**Try it:** Repeat the data exactly. Pictures stay out.

Extracted records:
┌────────

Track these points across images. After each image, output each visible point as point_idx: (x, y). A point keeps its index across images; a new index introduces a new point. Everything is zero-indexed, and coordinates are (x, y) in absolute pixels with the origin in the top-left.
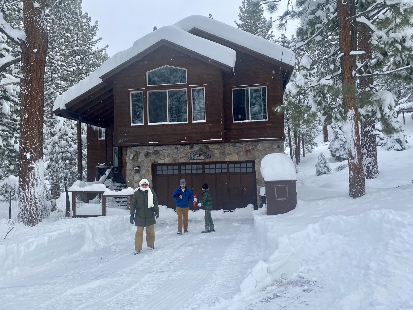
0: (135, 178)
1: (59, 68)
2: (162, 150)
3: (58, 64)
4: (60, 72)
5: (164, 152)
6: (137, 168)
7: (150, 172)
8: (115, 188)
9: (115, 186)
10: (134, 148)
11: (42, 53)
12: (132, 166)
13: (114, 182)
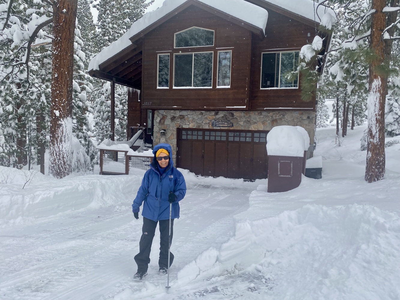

└────────

**Solution to this problem:**
Track these points across images. After each image, output each visible point as point_idx: (x, y). A point keeps its index across images; a new index introduces a new point. Everything is zero-indexed, and coordinates are (x, y) in absolute pixels with the origin in the top-left.
0: (135, 178)
1: (59, 68)
2: (162, 150)
3: (58, 64)
4: (60, 72)
5: (164, 152)
6: (137, 168)
7: (150, 172)
8: (115, 188)
9: (115, 186)
10: (134, 148)
11: (42, 53)
12: (132, 166)
13: (114, 182)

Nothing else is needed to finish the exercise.